### EXERCISE TEXT

  3. Dave Zatz says:

    I agree MS/Zune are facing an uphill battle (partially of their own making), but the GameStop announcement isn’t entirely relevant – what’s a video game store doing selling music devices and cell phones (Helio) anyway. Their expansion *hopes* are more about them, than about the products they’re selling.

    I have an iPhone, and I don’t care for it as a music device. It’s OK, but my red Nano (pre-fatty model) was more efficient with the spinny wheel and more compact for running/walking. The new flash-based Zunes appeal to me – especially with an FM tuner, needed in for gym TVs. Oh yeah, I’m a big fan of all-you-can eat plans. BUT before I make a move, I’m waiting to see if XM or Sirius introduce a streaming client for the iPhone next month.

  4. Jawad Shuaib says:

    This is brilliant.

    “Zune needs to be Pepsi to Apple’s Coke.”

    1. Lower the price (drop it below the iPod shuffle)
    2. Co-brand it with niche audiences and bands
    3. Zunes should always come pre-loaded with music

    - Jawad Shuaib

  5. enz says:

    Seems pretty ignorant to me that you can write a piece about a Zune and not own one. You obviously don’t, i get that from reading these few pages of uninformed garbage. Not to mention you are out of touch with the target audience seeing that you create advertisements featuring Clifford the Big Red Dog and Snoopy. You know zero about the market and seem to think that its only filled with ipods and zunes. stick with drawing cartoons for you kidcentric ad company.

  6. Michael says:

    How to save the Zune: keep trucking along the same way you are.

    There is a reason that the Zune is the number 2 MP3 player because they are doing it right. By version 3 it will be just as good as the iPod and I wouldn’t be surprised if sales start to explode.

  7. David says:

    Zune #2 MP3 player??

### DATA UNDER STUDY
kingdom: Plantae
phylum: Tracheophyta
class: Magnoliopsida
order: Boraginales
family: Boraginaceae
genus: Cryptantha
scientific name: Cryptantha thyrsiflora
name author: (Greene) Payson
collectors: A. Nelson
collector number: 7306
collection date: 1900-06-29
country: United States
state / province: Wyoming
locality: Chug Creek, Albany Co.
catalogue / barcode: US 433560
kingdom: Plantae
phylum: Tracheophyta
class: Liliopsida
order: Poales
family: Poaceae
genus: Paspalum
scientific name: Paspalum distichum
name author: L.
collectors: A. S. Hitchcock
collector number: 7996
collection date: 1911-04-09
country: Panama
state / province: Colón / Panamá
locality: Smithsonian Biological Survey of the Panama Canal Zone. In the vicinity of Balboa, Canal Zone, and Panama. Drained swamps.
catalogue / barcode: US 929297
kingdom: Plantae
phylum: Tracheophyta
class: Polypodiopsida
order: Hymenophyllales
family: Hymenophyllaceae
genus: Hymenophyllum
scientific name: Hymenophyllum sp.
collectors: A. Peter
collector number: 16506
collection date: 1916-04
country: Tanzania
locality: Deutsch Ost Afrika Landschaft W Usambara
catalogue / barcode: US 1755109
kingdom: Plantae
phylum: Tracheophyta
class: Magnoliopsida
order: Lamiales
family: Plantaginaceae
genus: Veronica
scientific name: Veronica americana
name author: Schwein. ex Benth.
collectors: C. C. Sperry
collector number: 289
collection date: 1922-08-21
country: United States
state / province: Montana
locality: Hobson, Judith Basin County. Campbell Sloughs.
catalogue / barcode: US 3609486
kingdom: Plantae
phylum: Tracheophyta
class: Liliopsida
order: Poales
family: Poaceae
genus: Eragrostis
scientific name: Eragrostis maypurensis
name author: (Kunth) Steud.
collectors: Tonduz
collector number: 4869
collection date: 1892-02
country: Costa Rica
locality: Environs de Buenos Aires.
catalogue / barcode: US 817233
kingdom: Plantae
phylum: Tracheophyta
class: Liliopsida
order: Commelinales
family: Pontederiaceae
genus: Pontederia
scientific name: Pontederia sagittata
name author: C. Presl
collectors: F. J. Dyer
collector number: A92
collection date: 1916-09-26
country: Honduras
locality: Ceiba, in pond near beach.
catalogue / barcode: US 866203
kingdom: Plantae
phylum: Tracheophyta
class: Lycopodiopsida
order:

### QUESTIONS TO ANSWER
1: Answer these questions from the comment thread about the Zune:
(a) What color was Dave Zatz's Nano?
(b) According to Jawad Shuaib's list, which device should the Zune's price drop below?
(c) By which version does Michael say the Zune will be as good as the iPod?
2: Extend the comment thread about the Zune past its last line.

### EXERCISE ANSWERS
1:
(a) Red
(b) The iPod shuffle
(c) Version 3

2:
    Maybe you should look at this
    http://www.businessweek.com/technology/tech_stats/mp3s060209.htm

    Not even in the top 10!
    Apple and Sandisk BOTH sold more of their product in December that Microsoft has EVER sold since the inception of the Zune.

  8. Chustar says:

    @Michael:
    It IS as good as the iPod (i think) but that’s the problem. No one knows that. iPods have become the face of the digital music industry that the very idea of something else being as good or even better is immediately discounted. Advertisements, anyone? Thats what they need to do. Non stop ads. People shouldn’t be allowed to forget one before they see another. Any wonder why Apple is so popular?

  9. rich says:

    Zune is fine but it’s not better than the iPod and iTunes. The navigation is not as easy and the software and the way it works with the hardware is still kludgy, desite a few features up on iTunes like separate file sync locations. Integration with WiMP was expected, but the new app is more unwieldy.

  10. bill says:

    It’s strange. The Zune is pretty snazzy on the one hand (Zune Arts, the software, the device itself, Originals), but the look of the in-store Zune islands—in a sea of brightly colored iJunk—is that nasty brown. They need to get some of the Zune Arts or Originals staff working on the packaging.

  11. Quikboy says:

    The Zune just needs to do something more amazing. I have a Zune 30, and it works well for me.

    I would agree about making special limited-edition versions of “well-known” artists. And it seems as if the Zune will do the special artist/theme packages via Zune Social, in some sort of advertising promotion like way.

    A separate Zune retail store (or a Microsoft store for that matter) would help getting a central place for all things Zune.

  12. SteamChip says:

    Forget about the Zune, we should be talking about how to improve the 512MB Sensa m230 Sandisk 6 4.4 2 instead (as per Davids link post ). They at least are making progress against Apple and I never heard of that mp3 player until now.

    If Microsoft makes changes as suggested, they might sell 10 more of the devices.

  13. Argo117 says:

    wow… zune has come preloaded with music, videos, and music videos since the beginning. This guy has probably not even held a zune

  14. Michael says:

    How to save the Zune: keep trucking along the same way you are.

    There is a reason that the Zune is the number 2 MP3 player because they are doing it right. By version 3 it will be just as good as the iPod and I wouldn't be surprised if sales start to explode.